FIG. 1 is a block diagram showing the configuration of an embodiment of a data compression device of the present invention, FIG. 2 is a block diagram showing the configuration of an embodiment of the code amount predictor in the embodiment of FIG. 1, and FIG. (a
) to (c) are diagrams explaining the operation of filter processing in the embodiment of FIG. 2, FIG. 4 is a diagram explaining the characteristics of the standard code electric value converter in the embodiment of FIG. 2, and FIG. FIG. 6 is a block diagram showing the configuration of an embodiment of the Buri filter shown in FIG. 1, and FIG.
This figure is a diagram for explaining the characteristics of the filter shown in FIG. 6, and FIGS. 8 to 10 are diagrams for explaining the processing of interframe prediction data. 1... Code amount predictor, 2... Buri filter, 3...
・DCT circuit, 4... quantizer, 5... encoder, 6
...Motion compensation and difference data generator, 7.Buffer memory, 8.CPU, 11.Frame memory, 12.Operator processor, 13.Absolute value sum calculation circuit, 14. ...Standard sign electric value converter, 15...

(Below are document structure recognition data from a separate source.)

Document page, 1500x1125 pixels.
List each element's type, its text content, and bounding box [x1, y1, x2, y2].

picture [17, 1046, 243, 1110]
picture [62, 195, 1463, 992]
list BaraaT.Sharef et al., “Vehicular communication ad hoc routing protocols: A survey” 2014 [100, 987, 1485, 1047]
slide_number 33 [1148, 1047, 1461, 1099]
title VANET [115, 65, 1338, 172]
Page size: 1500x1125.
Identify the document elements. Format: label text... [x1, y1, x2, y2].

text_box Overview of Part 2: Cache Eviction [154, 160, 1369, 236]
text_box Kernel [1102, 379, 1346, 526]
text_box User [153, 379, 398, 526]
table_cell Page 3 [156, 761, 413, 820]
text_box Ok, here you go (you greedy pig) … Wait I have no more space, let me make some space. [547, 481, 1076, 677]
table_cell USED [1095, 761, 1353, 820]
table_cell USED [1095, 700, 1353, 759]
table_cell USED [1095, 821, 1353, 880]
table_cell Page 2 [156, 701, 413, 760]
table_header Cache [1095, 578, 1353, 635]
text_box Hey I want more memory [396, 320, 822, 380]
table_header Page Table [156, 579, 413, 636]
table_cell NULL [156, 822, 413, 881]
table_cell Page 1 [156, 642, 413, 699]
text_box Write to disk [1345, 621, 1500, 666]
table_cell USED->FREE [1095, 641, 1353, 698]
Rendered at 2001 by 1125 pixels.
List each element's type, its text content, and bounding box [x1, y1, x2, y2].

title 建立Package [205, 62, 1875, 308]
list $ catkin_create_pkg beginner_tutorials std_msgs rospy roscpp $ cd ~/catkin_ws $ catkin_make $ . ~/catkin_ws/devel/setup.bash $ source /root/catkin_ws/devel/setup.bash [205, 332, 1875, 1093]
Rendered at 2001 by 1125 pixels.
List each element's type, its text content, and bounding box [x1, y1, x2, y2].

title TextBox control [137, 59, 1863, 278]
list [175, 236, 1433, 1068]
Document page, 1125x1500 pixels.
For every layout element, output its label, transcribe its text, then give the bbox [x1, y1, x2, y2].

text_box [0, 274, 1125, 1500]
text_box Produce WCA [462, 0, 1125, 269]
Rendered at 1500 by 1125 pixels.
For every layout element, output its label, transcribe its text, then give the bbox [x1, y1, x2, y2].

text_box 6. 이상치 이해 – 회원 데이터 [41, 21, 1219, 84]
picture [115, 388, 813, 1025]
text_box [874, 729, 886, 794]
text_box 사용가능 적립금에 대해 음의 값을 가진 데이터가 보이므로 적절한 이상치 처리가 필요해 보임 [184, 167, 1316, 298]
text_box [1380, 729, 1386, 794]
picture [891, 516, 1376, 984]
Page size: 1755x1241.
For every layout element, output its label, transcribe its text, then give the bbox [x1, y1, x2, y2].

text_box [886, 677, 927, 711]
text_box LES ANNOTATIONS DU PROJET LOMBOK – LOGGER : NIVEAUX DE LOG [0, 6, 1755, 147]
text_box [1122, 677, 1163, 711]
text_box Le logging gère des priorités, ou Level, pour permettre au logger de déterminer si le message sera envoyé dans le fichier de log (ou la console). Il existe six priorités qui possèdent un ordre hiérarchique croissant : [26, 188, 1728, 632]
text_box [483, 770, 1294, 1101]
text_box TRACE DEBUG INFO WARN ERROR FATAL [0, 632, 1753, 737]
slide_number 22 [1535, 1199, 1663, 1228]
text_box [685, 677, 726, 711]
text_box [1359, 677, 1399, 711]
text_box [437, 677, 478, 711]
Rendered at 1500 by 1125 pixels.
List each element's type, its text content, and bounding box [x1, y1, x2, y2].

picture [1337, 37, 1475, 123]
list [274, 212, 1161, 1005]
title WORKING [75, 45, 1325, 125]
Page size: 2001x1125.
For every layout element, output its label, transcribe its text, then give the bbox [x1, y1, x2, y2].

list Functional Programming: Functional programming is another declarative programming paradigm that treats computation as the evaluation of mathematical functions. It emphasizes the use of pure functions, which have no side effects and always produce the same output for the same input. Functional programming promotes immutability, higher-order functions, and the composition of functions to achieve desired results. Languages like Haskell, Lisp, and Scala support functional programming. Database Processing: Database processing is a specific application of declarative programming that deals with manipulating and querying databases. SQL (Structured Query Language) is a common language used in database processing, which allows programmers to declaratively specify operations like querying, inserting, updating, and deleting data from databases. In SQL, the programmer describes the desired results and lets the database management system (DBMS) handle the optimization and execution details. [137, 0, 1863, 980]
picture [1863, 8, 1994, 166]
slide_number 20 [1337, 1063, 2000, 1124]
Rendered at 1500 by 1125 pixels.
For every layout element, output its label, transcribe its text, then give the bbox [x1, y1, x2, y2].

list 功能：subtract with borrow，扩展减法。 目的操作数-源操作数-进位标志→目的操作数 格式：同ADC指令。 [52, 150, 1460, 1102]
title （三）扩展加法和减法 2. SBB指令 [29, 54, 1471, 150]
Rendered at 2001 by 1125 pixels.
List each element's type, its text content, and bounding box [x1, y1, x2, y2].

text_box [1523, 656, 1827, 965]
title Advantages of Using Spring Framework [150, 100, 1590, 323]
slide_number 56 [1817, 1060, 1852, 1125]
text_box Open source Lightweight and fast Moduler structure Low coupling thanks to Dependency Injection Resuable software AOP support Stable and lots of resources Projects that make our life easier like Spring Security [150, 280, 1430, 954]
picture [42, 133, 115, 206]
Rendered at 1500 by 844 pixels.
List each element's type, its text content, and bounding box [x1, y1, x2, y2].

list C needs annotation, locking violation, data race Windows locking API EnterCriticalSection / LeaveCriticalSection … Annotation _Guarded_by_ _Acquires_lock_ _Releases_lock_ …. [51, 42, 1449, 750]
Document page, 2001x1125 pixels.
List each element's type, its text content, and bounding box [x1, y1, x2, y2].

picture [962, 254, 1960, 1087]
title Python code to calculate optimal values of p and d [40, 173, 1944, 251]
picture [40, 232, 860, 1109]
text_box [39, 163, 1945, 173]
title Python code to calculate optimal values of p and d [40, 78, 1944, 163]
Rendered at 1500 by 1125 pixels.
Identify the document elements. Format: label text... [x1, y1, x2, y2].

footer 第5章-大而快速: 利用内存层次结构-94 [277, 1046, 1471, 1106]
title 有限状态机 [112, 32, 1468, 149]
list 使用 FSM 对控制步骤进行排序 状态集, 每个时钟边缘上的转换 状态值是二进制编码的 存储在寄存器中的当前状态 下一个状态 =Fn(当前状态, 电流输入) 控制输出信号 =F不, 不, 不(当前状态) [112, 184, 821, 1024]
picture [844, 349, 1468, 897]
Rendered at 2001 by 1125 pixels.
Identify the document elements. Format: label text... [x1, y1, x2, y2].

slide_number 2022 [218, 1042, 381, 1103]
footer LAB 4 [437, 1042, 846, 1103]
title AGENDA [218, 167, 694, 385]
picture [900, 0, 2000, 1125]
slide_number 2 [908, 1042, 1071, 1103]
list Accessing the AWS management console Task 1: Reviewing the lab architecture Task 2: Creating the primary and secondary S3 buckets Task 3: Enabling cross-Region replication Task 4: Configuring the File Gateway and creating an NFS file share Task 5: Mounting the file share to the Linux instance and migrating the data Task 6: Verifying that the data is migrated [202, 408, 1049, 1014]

Quantization step converter, 16...band limit value converter,
17.--Control data immersion circuit 43, 21.. Filter, 22.23.. Multiplier, 24.. Adder.

Claims (2)

[Claims] (1) In a data compression device that divides input data into blocks of predetermined pixels, performs orthogonal transformation, quantizes, and further encodes the input data, a first processing means that performs filter processing on the input data; Regarding the data processed by the first processing means,
a calculation means for performing an operation including at least addition; a standard code amount value conversion means for converting an activity value output by the calculation means into a corresponding code amount predicted value in a standard quantization step or standard band limit value; and data amount. a target value setting means for setting a target value of , and comparing the target value set by the target value setting means and the code amount predicted value outputted from the standard code amount value converting means, and responding to the difference. a set value output means for outputting a quantization step value or a band limit value, and a second set value output means for quantizing or band limiting the data in accordance with the quantization step value or band limit value output by the set value output means. processing means, the past activity value outputted by the standard code amount value conversion means, the code amount predicted value in the standard quantization step or standard band limit value predicted from the past activity value, and the past storage means for storing at least one of the past code amount values encoded using the quantization step value or the band limit value set corresponding to the activity value; A data compression device, characterized in that the activity value is converted into the predicted code amount value using a value stored in a storage means. (2) In a data compression device that divides input image data into blocks of predetermined pixels, performs orthogonal transformation, quantizes, and further encodes the data, code amount prediction predicts the code amount of the input image data. means, processing means for limiting the band or quantizing the image data in accordance with the output of the code amount prediction means, and encoding for encoding the image data processed by the processing means. and control means for controlling the code amount prediction means so that a plurality of the blocks are treated as one group, a plurality of the groups are treated as one segment, and the code amount of each segment is constant. data compression device.